4.1. L’usurier

Si le bilan global de la riziculture est équilibré « en moyenne », le paysan est à la merci de multiples aléas. Il peut tant bien que mal compenser une mauvaise récolte de riz, à la condition qu’il n’ait pas la malchance, cette année-là, d’être mobilisé par la corvée... Mais ses dépenses sont aussi parfois très irrégulières : le maintien de sa place au sein de la société le contraint à organiser des fêtes et à sacrifier à des rites pour lesquels il a besoin de mobiliser des sommes qui peuvent être importantes.

Dans un certain nombre de cas, il fait appel à la solidarité de la famille ou des amis proches (mit somlanh) qui ne réclament pas d’intérêt. Il peut aussi organiser une tontine : il forme un groupe dans lequel les membres empruntent chacun à leur tour la totalité des apports des autres. Le premier emprunteur a l’avantage de bénéficier d’un prêt immédiat ; les suivants ont à leur disposition une somme plus importante, puisque grossie des intérêts (modérés). Ces procédés sont cependant très souvent insuffisants, notamment dans le cas d’une mauvaise récolte : tous les villageois souhaitent emprunter et très peu sont capables faire les avances.

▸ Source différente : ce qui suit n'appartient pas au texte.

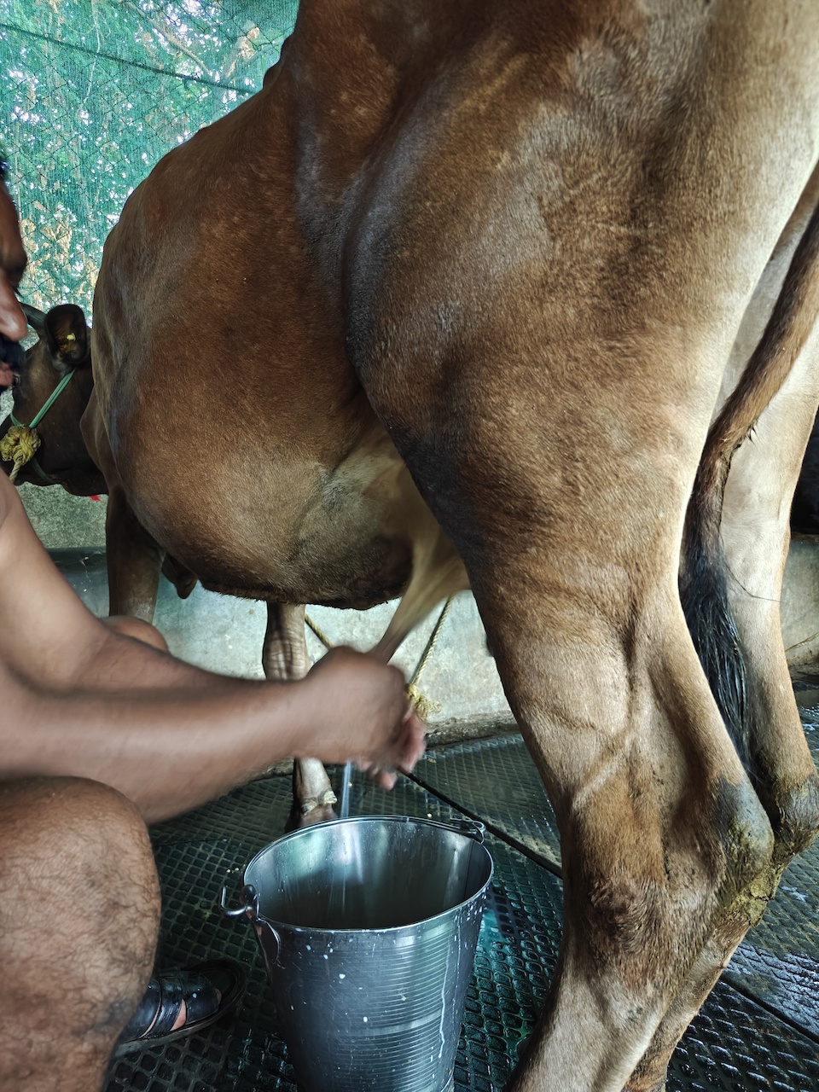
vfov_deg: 71.6
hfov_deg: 56.8
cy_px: 546
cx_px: 410
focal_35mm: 24
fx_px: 757
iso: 2500
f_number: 1.8
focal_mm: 5.59
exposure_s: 1/30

Il faut alors s’adresser aux seules personnes ayant des disponibilités, les dignitaires et les commerçants, mais les taux d’intérêt sont usuraires. A défaut d’avoir des informations directes sur les taux effectivement pratiqués au XIXe siècle, on peut se référer aux Codes. L’article 16 de la loi sur les dettes (I, 469) prévoit pour les prêts en nature un taux de 50 % l’an,

l’intérêt ne pouvant, suivant la règle habituelle, excéder le capital. Divers éléments permettent de penser que ce taux est souvent dépassé. La protection légale du débiteur est mal assurée, car la preuve matérielle de la dette n’existe pas ; cela est tout à l’avantage du créancier, souvent fortuné et/ou agent du roi, qui est beaucoup mieux placé en cas de recours à la justice. Les taux très élevés semblent une constante au Cambodge : vers 1960, ils dépassent 10 % par mois. Dans certains cas, ils peuvent être supérieurs : un paysan dont le paddy lourd a été détruit par la sécheresse du mois d’août et qui doit recommencer ses semis devra rembourser six mois plus tard deux thang pour un emprunté.

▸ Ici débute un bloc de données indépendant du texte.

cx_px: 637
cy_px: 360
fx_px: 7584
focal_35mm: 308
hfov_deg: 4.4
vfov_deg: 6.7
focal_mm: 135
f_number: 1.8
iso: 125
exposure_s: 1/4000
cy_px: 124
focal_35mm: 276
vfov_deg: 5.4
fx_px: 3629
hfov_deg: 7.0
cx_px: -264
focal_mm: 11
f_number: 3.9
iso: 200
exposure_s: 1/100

Au XIXe siècle, la situation n’était sans doute pas meilleure. Il existe un taux légal prévu par une loi de 1853 (Codes I, 458-476) estimé en monnaie de compte, il est de 1 hvong par mois pour un domloeng prâsath, ce qui équivaut (à intérêts simples) à 37,5 % pour un an.

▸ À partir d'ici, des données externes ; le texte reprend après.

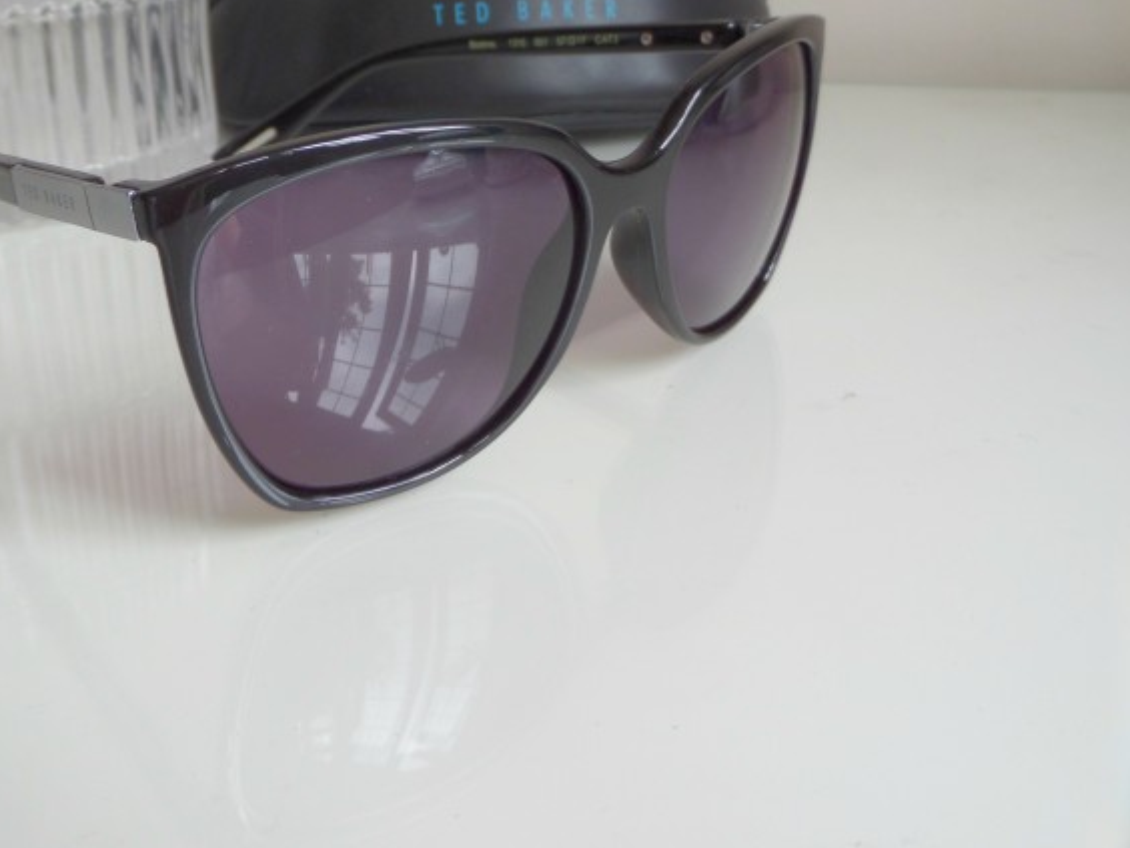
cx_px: 401
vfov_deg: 34.1
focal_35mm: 42
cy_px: 298
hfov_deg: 44.3
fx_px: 1371
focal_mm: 5.3
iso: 100
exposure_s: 1/45
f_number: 3.4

Ce taux est rigoureusement identique au taux fictif que l’on peut calculer à partir du prix de la journée d’un khnhom, soit un hvong par jour, ce qui correspond bien à l’intérêt d’une somme de 30 domloeng, qui est le prix (maximum) d’un khnhom. Les taux pratiqués sont plus élevés et les allusions des auteurs (à 100 % l’an) semblent confirmées par un exemple. Le Protectorat ayant décidé d’abolir l’esclavage, un maître envisage de remplacer son engagé par un boy qui lui coûtera 50 $ par an, mais « qui rendra plus de services » (Delaire, 1899, 450). La valeur du travail de l’engagé est donc du même ordre ; or, on sait qu’elle équivaut à l’intérêt de la dette, qui dans ce cas est de 40 $. Le taux d’intérêt fictif est donc de l’ordre de 100 %. En pratique, la situation est souvent beaucoup plus embrouillée et insaisissable : il ne peut y avoir un taux d’intérêt, puisqu’il n’y a pas de marché. Tout engagement est un contrat particulier et le principe d’équivalence entre le travail et l’intérêt est lui-même fort lâche : il est valable quel que soit le capital dû et aussi, selon un lettré cité par Leclère « quel que soit ce travail et quelle que soit sa valeur » (1894, b, 505).

Le risque de devenir esclave domestique n’est donc pas négligeable pour celui qui a dû emprunter et il n’a d’autre ressource que d’accroître ses revenus en produisant davantage, à condition de pouvoir vendre ses surplus. Pour ce faire, il ne peut éviter de recourir aux services des intermédiaires que sont les transporteurs/commerçants.